After becoming accustomed to this approach, my research workflow underwent a shift more akin to “agile development”. Typically, I would first derive rigorous mathematical formulas. Then, in a C++ environment, I would painstakingly work through the underlying logic, skillfully calling upon the Eigen and Sophus libraries to handle tedious matrix operations and pose transformations. However, after writing the code, I would not immediately deploy it on the actual vehicle. Instead, I would first integrate the algorithm into the simulation scenarios I had already built. In the simulator, I would artificially set some extreme boundary conditions, such as: having the robot traverse a long, nearly featureless corridor, or undergo a sharp in-place rotation. The simulation environment acts like a very strict filter, capable of quickly exposing logical flaws in the algorithm under extreme operating conditions. After the test run is complete, I would export the standard trajectory file. Then, using Python scripts, I would leverage NumPy and SciPy to batch-parse this TUM-format data. Finally, using Matplotlib, I would plot the error curve between the algorithm’s estimated trajectory and the ground truth trajectory. Watching the curve formed by discrete data points on the screen—from an initial state of divergence, through repeated adjustments to the logic and constraints, until it steadily converges within the expected error range—the sense of solidity at that moment is the most gratifying instant for every science and engineering student who writes code.

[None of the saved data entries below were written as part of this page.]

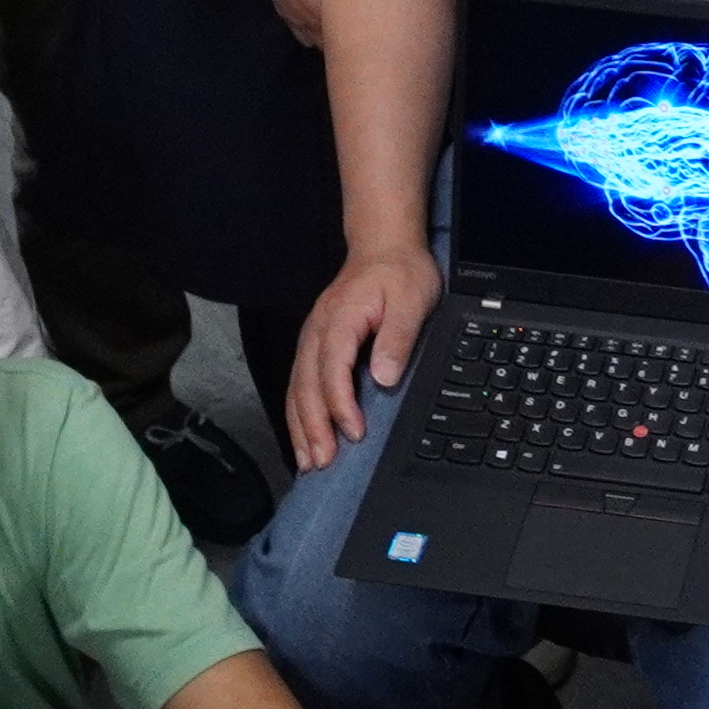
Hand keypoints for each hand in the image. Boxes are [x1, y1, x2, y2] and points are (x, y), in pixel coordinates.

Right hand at [282, 245, 439, 468]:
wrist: (383, 247)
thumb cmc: (399, 272)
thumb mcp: (411, 300)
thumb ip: (397, 339)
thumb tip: (384, 377)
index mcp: (339, 318)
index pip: (333, 368)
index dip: (340, 404)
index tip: (354, 432)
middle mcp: (317, 330)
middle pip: (306, 384)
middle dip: (313, 427)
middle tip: (324, 462)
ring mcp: (312, 338)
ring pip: (296, 388)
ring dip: (301, 427)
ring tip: (309, 462)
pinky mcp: (315, 346)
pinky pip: (299, 384)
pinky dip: (299, 415)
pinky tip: (305, 438)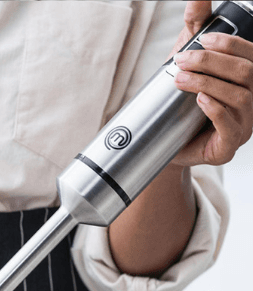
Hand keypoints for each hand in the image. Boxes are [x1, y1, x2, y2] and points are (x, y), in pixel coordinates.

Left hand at [170, 1, 252, 166]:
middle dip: (212, 63)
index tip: (202, 38)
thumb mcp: (189, 59)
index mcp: (248, 80)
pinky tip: (200, 100)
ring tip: (179, 79)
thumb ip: (196, 27)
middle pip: (245, 74)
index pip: (251, 56)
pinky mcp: (228, 146)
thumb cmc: (181, 100)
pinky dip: (216, 110)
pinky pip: (230, 127)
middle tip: (181, 60)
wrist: (163, 143)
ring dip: (207, 84)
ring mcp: (244, 125)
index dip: (230, 44)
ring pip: (239, 98)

 Moving Toward Reality: Simulation Is Not the Destination, but the Foundation of Confidence

Of course, we all understand: all engineering design and optimization must ultimately be implemented in real systems. The purpose of simulation has never been to let engineers stay forever in a perfect virtual world, indulging in self-satisfaction. Its true value lies in enabling successful deployment in the real world. From the traditional, experience-based approach of “tuning parameters in the dark” to simulation verification grounded in physics engines, this process has given me a firsthand appreciation of the importance of engineering validation methods. The experience accumulated, the problems discovered, and the hidden risks identified in the virtual space ultimately become the bedrock of confidence for the smooth implementation of real-world experiments. Now, when I once again push the sensor-laden cart into a complex environment, I feel far less apprehension in my heart. Because I know: before it actually turns its wheels, this algorithm has already undergone hundreds or even thousands of tests in that invisible virtual sandbox.

Conclusion

If I were to summarize my experience in a single sentence, it would come down to three points:

1. For complex robotic systems, always verify the logic in simulation first.

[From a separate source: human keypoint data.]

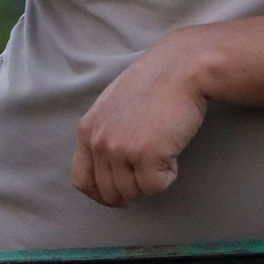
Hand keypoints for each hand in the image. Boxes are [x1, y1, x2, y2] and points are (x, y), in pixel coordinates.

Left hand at [73, 37, 210, 207]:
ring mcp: (121, 149)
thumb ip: (105, 134)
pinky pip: (156, 187)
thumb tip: (111, 170)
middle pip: (110, 193)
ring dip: (151, 181)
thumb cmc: (155, 84)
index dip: (103, 195)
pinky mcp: (146, 155)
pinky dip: (169, 175)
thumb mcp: (113, 107)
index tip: (121, 194)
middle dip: (132, 191)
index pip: (83, 182)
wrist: (181, 69)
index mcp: (87, 131)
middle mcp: (99, 142)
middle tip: (150, 175)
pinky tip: (172, 151)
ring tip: (162, 152)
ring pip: (133, 193)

2. Ground truth data is the most important benchmark for debugging algorithms.

3. Simulation is not the destination, but the foundation of confidence for moving toward the real world.

Scientific research is a long-distance race. Faced with the complex physical world, it is difficult for us to achieve success overnight. However, these “digital scaffolds” built in the virtual world are steadily and reliably paving the road toward reality, one step at a time.